REQUIREMENT -
Go through the records and copy each line where the string "lines" occurs.

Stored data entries
━━━━━━━━━━━━━━━━

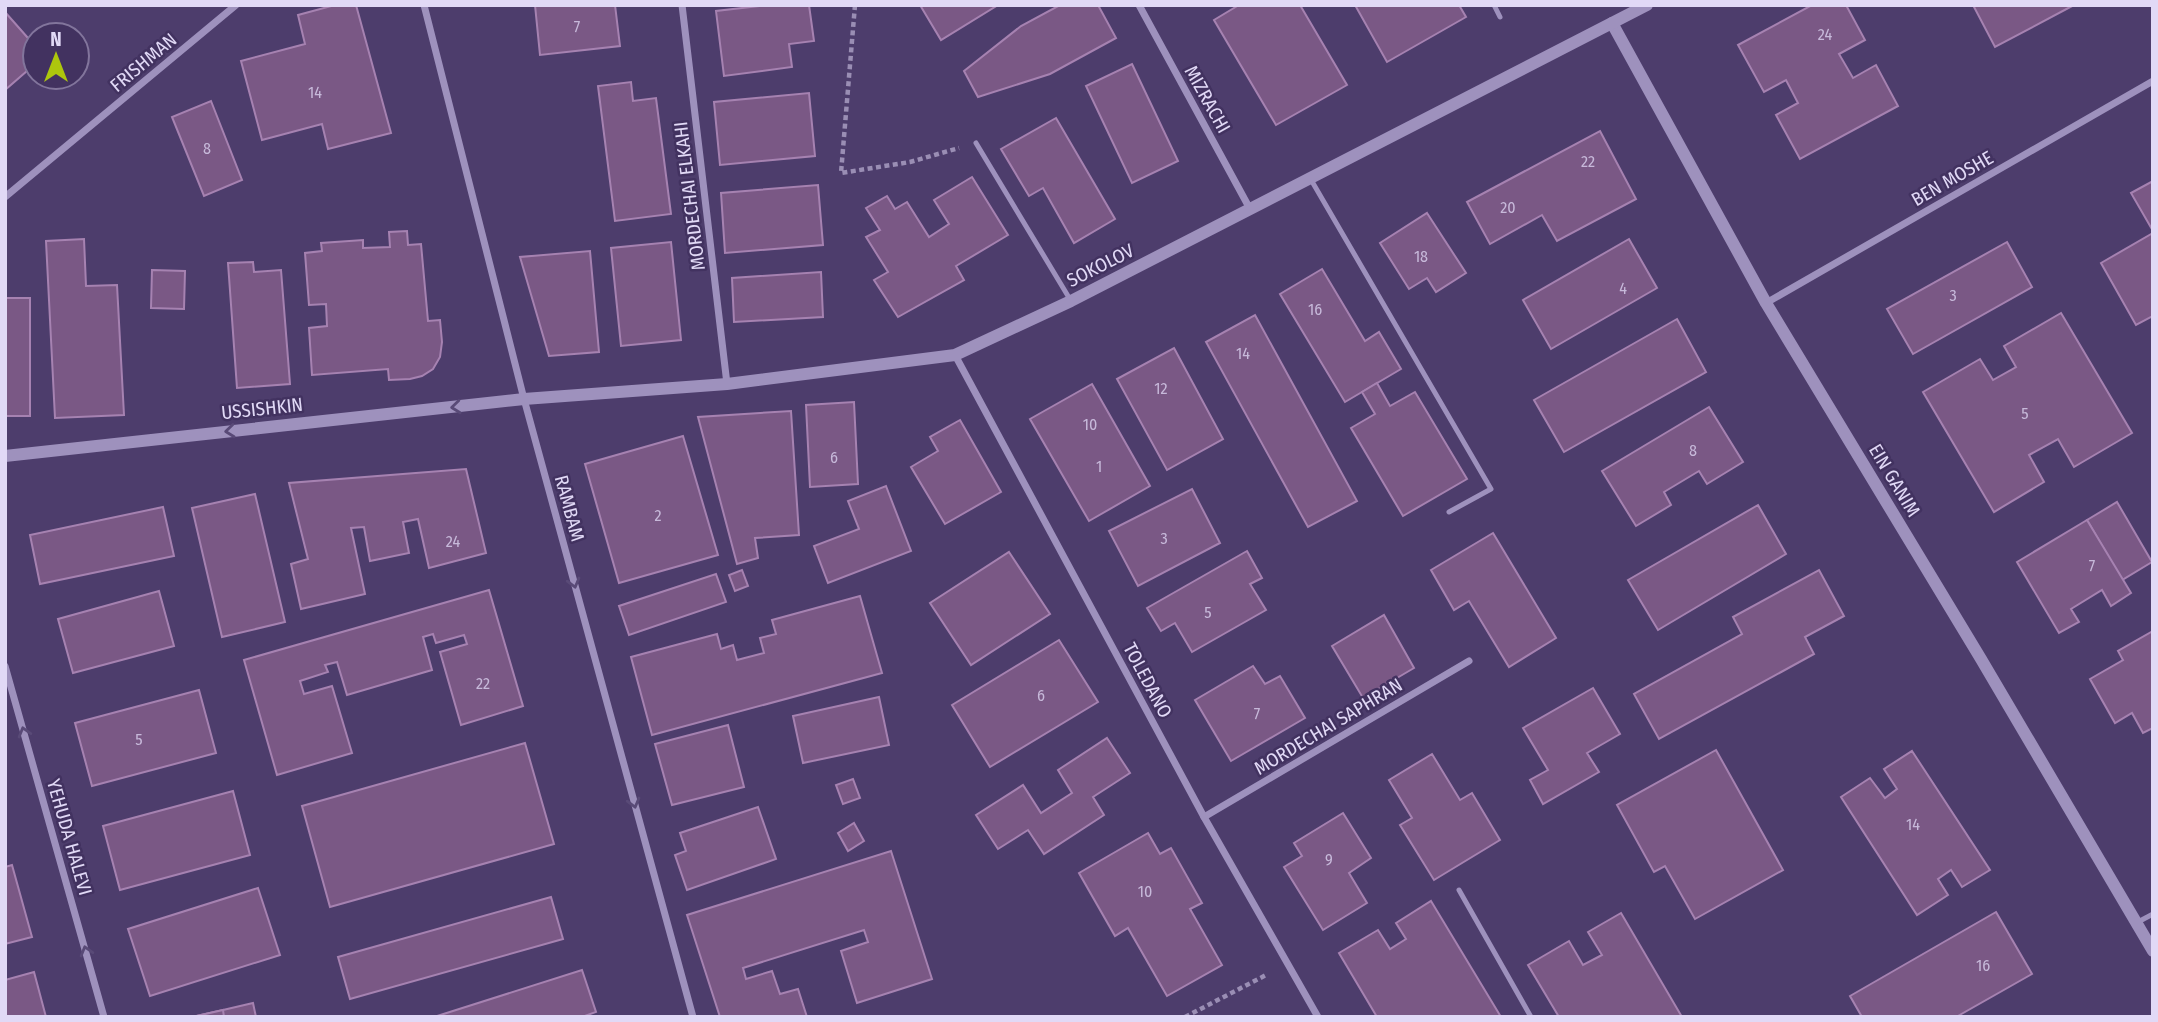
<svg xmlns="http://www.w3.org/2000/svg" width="2158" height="1022" viewBox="0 0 2158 1022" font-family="'Fira Sans Condensed',sans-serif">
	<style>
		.building { fill: #7a5885; stroke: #a682b1; stroke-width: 2 }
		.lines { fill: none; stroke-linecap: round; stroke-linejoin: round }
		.path { stroke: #9a8eb4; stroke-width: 4.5; stroke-dasharray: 5 3.5; stroke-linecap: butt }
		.service { stroke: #9e91bd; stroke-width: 5 }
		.minor { stroke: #9e91bd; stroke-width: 7 }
		.tertiary { stroke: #9e91bd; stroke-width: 12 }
		.oneway { stroke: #594a77 }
		.labels { text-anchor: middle; stroke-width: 5; stroke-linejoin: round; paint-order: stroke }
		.number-label { font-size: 16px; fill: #c7b9da }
		.street-label { font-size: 19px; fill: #e1d9f6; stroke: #423260 }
	</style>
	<rect width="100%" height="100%" fill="#4d3d6c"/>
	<!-- building -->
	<g class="building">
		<polygon points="335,5 356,5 391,133 328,149 322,124 262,140 241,61 305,44 298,15"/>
		<polygon points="535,5 615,5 620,46 540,55"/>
		<polygon points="768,5 809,5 814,41 789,44 792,67 724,76 716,11"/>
		<polygon points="920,5 998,5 941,40"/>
		<polygon points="1060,5 1098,5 1116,38 1050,74 978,97 964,71 1021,26"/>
		<polygon points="1239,5 1300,5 1347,85 1276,125 1214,20"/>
		<polygon points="1355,5 1459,5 1466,17 1387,62"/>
		<polygon points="1812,5 1846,5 1865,40 1839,54 1853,78 1876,65 1898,106 1800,159 1776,115 1798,103 1786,80 1764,92 1738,45"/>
		<polygon points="1973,5 2074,5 1995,47"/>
		<polygon points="5,12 35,46 35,64 5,90"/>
		<polygon points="1132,64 1178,161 1132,183 1086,86"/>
		<polygon points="631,82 633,101 656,98 671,214 615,221 598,86"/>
		<polygon points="809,93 815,156 720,165 714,102"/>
		<polygon points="211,101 242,180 204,196 172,117"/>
		<polygon points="1056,118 1115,219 1074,243 1043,188 1029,196 1001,149"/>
		<polygon points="1600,131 1636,199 1557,241 1542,215 1490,244 1467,202"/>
		<polygon points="972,177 1008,235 956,266 964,280 898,317 874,280 888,272 866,237 880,230 866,208 887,196 895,209 907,202 929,237 949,224 934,200"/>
		<polygon points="2153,181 2153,231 2131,193"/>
		<polygon points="818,185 823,245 725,253 721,193"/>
		<polygon points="1427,213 1466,273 1436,292 1427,278 1409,289 1380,243"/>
		<polygon points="407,231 408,245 421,244 428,321 440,320 442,342 440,357 433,369 422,376 410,379 389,380 388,369 312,375 309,328 327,326 326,304 309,305 305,253 322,251 321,243 363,240 363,248 390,247 389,232"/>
		<polygon points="2153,233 2153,316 2136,325 2101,263"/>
		<polygon points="84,239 86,286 117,285 124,415 55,418 46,241"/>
		<polygon points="1629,239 1657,288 1551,349 1523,300"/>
		<polygon points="671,242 681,340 621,346 611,248"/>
		<polygon points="2007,242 2032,287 1913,354 1887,309"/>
		<polygon points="590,251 599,352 549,356 520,257"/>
		<polygon points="253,262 254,272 281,270 290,384 237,388 228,263"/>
		<polygon points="1322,269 1365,341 1379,332 1401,369 1345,402 1280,294"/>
		<polygon points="152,270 185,271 184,309 151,308"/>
		<polygon points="821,272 823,317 734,322 732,278"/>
		<rect x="5" y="298" width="25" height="118"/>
		<polygon points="2061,313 2132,433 2074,467 2058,439 2029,455 2044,482 1994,512 1923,392 1980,359 1993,380 2016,367 2004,346"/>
		<polygon points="1255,315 1357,501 1308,527 1206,342"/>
		<polygon points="1677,319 1706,372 1564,452 1534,400"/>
		<polygon points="1174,348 1223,439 1167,470 1117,379"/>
		<polygon points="1377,383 1390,406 1415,392 1467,479 1403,516 1351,428 1375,414 1362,392"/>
		<polygon points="1092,384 1150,486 1089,521 1030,419"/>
		<polygon points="854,402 858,484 810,487 806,405"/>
		<polygon points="1709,407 1743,462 1707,484 1699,471 1664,492 1671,505 1636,526 1602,471"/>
		<polygon points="791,411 799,535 755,538 758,558 737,564 698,417"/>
		<polygon points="960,420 1001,492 945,524 911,467 938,451 930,437"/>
		<polygon points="683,436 718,555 619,583 585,464"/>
		<polygon points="466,469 486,553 429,568 418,519 403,522 409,553 370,561 364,527 351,528 365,594 301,609 291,564 308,559 289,483"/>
		<polygon points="886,486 911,551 828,583 814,546 859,529 848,501"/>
		<polygon points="1192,489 1220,543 1138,586 1109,531"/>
		<polygon points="255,494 285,622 222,637 192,508"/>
		<polygon points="2117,502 2152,562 2122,580 2087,520"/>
		<polygon points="1758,505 1786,554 1658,630 1628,580"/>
		<polygon points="163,507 174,556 40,584 30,535"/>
		<polygon points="2087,520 2131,593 2111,606 2102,590 2071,609 2079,622 2059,633 2017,562"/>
		<polygon points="1493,533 1556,638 1509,667 1469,601 1454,610 1431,570"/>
		<polygon points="1247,551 1262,578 1250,584 1266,610 1192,652 1175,623 1161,631 1147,608"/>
		<polygon points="1009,552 1050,614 971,665 930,603"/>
		<polygon points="742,570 748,586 735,591 729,575"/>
		<polygon points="1819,570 1844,616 1805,637 1814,654 1659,739 1634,694 1742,634 1733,617"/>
		<polygon points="716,574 726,602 629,635 619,606"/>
		<polygon points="489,590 523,706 461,725 440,652 467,644 464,635 436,643 433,634 423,637 432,670 347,695 337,662 325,665 328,672 300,681 304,694 332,686 352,753 277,775 244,660"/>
		<polygon points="159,591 174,646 73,673 58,619"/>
		<polygon points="860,596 882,673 652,735 631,657 717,634 721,649 733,645 737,660 764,653 760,638 776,634 772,620"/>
		<polygon points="1384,615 1414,668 1363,698 1332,646"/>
		<polygon points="2153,631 2153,728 2143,733 2132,713 2115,723 2090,679 2123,660 2118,651"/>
		<polygon points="1059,640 1098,702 990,767 952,705"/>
		<polygon points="1253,666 1265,684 1280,676 1305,718 1231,761 1195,700"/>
		<polygon points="1593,688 1620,734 1587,753 1599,772 1543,804 1530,780 1548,770 1523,728"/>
		<polygon points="199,690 216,753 92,786 75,723"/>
		<polygon points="879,697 889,745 803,763 793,716"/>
		<polygon points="728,725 744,787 672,805 655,744"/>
		<polygon points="1107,738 1130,773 1093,797 1104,815 1044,854 1028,830 998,849 976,815 1023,785 1041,813 1072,793 1058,770"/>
		<polygon points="525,743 554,844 330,907 302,806"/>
		<polygon points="1716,750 1783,870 1695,919 1665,866 1654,872 1617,805"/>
		<polygon points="1912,751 1990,870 1962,887 1951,870 1938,879 1948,895 1917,915 1841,797 1870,778 1885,798 1897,789 1884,769"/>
		<polygon points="1432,754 1460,800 1472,793 1500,840 1434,880 1400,825 1412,818 1389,780"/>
		<polygon points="853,779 860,798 843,804 836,785"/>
		<polygon points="233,791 250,855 120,890 103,826"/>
		<polygon points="758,807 776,859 687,890 675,855 686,851 680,833"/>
		<polygon points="1343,813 1371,858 1349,873 1367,903 1323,930 1284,867 1302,856 1294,843"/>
		<polygon points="854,823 864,841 848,851 838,833"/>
		<polygon points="1148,833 1160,854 1171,848 1202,903 1190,909 1222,965 1167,996 1128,928 1115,936 1079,873"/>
		<polygon points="891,851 932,979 857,1003 841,951 868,942 864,930 743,968 746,979 772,971 780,994 798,989 807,1017 720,1017 687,915"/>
		<polygon points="12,865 32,937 5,944 5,867"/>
		<polygon points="258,888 280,955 150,996 128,929"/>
		<polygon points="551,897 563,939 350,999 338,957"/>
		<polygon points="1431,901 1501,1017 1377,1017 1339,953 1378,930 1390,949 1406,939 1396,923"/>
		<polygon points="1996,912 2032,974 1956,1017 1862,1017 1850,996"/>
		<polygon points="1621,913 1682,1017 1559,1017 1528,965 1569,941 1583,965 1602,955 1588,932"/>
		<polygon points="582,970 596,1012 582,1017 434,1017"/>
		<polygon points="34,972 46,1017 5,1017 5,980"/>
		<polygon points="253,1003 256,1017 192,1017 223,1010"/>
		<polygon points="223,1010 224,1017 192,1017"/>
	</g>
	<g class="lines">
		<!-- path -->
		<g class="path">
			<polyline points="855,5 841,173 910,162 959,148"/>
			<polyline points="1185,1017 1268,974"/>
		</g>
		<!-- service -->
		<g class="service">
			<polyline points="1494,5 1500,17"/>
			<polyline points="976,143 1071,301"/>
			<polyline points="1310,178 1491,489 1449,512"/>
			<polyline points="1459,890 1531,1017"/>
			<polyline points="2136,923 2153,914"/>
		</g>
		<!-- minor -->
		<g class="minor">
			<polyline points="424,5 524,399 693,1017"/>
			<polyline points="682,5 727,384"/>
			<polyline points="1139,5 1250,209"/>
			<polyline points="5,197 236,5"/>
			<polyline points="1766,303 2153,81"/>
			<polyline points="955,355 1204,817 1318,1017"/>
			<polyline points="5,666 104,1017"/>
			<polyline points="1204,817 1469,661"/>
		</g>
		<!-- tertiary -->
		<g class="tertiary">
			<polyline points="1612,23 1766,303 1981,659 2153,951"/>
			<polyline points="5,456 524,399 727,384 955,355 1071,301 1647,5"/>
		</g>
	</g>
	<!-- one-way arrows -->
	<defs><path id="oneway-chevron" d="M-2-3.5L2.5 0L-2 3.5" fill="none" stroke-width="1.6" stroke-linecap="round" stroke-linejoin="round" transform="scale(1.75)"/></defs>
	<g class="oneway">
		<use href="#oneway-chevron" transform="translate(456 407) rotate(174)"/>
		<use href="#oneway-chevron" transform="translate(230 431) rotate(174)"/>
		<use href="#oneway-chevron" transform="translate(574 583) rotate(75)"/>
		<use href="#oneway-chevron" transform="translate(24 732) rotate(-106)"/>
		<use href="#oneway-chevron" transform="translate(634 803) rotate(75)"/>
		<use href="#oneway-chevron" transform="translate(86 951) rotate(-106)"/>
	</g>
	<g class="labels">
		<!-- number labels -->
		<g class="number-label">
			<text x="577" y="32">7</text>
			<text x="1825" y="40">24</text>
			<text x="315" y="98">14</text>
			<text x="207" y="154">8</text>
			<text x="1588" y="167">22</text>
			<text x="1508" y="213">20</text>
			<text x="1421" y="262">18</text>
			<text x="1623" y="294">4</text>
			<text x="1953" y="301">3</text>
			<text x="1315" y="315">16</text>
			<text x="1243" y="359">14</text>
			<text x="1161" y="394">12</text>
			<text x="2025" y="419">5</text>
			<text x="1090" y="430">10</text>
			<text x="1693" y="456">8</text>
			<text x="834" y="463">6</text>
			<text x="1099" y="472">1</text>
			<text x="658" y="521">2</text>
			<text x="1164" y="544">3</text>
			<text x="453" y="547">24</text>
			<text x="2092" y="571">7</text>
			<text x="1208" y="618">5</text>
			<text x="483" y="689">22</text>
			<text x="1041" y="701">6</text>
			<text x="1257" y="719">7</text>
			<text x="139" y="745">5</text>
			<text x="1913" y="830">14</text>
			<text x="1329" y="865">9</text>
			<text x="1145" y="897">10</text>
			<text x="1983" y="971">16</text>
		</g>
		<!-- street labels -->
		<g class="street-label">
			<text transform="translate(143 62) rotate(-40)" y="7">FRISHMAN</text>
			<text transform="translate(1208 99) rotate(61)" y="7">MIZRACHI</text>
			<text transform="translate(1952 178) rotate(-30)" y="7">BEN MOSHE</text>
			<text transform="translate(689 196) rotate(-97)" y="7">MORDECHAI ELKAHI</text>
			<text transform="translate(1100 265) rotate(-27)" y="7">SOKOLOV</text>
			<text transform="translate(262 408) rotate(-6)" y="7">USSISHKIN</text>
			<text transform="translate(1895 480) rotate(59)" y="7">EIN GANIM</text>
			<text transform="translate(570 508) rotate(75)" y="7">RAMBAM</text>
			<text transform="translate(1148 680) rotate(62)" y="7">TOLEDANO</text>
			<text transform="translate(1328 726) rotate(-31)" y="7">MORDECHAI SAPHRAN</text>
			<text transform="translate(70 837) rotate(74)" y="7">YEHUDA HALEVI</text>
		</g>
	</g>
	<!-- border -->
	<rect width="2158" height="1022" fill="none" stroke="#e1d9f6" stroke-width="14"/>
	<!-- north arrow -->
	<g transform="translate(56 56)"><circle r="33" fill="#423260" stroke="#82759c" stroke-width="2"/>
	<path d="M0-5L12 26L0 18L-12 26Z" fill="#adc60d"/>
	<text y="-10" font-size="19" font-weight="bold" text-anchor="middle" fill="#e1d9f6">N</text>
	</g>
</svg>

━━━━━━━━━━━━━━━━

TASK SOLUTION -
		.lines { fill: none; stroke-linecap: round; stroke-linejoin: round }
	<g class="lines">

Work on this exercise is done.